ConnorTraceptive · 10/06/2008 13:49

Oh Trishpops, you are doing all the right things please don't feel that you aren't.
I didn't have time to do a lengthy post earlier but my DS2 was just the same at 4 weeks and it is truelly knackering.

I found it hard to adjust because DS1 slept through at 6 weeks and although I was doing everything the same with ds2 he had different ideas!! He feeds on one side for a few mins and then even world war 3 wouldn't wake him.

I used to change his nappy in the night in hopes of waking him but it never did. Took me a while to accept that no matter what we do ultimately newborns call the shots!

Anyway things that have made it easier for me have been feeding lying down and yes I agree it's hard at first to find the right position (I lie ds in the crook of my arm and have a pillow under my elbow to get him at the right level), I stopped doing nappy changes unless he'd pooed and I semi co sleep.
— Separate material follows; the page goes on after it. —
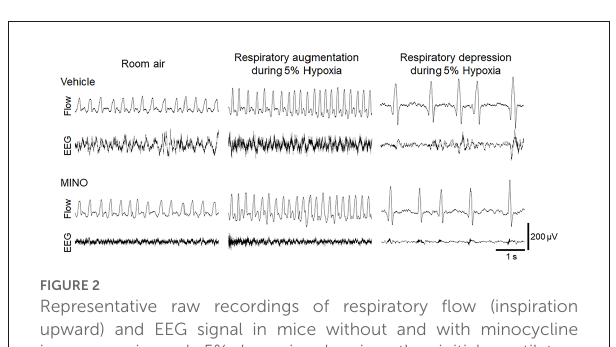
FIGURE2 Representative raw recordings of respiratory flow (inspiration upward) and EEG signal in mice without and with minocycline in room air and 5% hypoxia showing the initial ventilatory augmentation and late ventilatory fall-off. Minocycline failed to influence the hypoxic ventilatory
So if he's unsettled he stays in with me or if I drift off whilst feeding.

DS2 is 13 weeks now and still wakes a couple of times for food. Can I just say that too that it can all change very quickly. I think it was about 5 weeks and he suddenly went three/four hours between. So on the bright side this time next week your little one may be doing a longer stretch.

Resting in the day is important, even if you can't sleep just lying down with your eyes closed will help your body reenergise.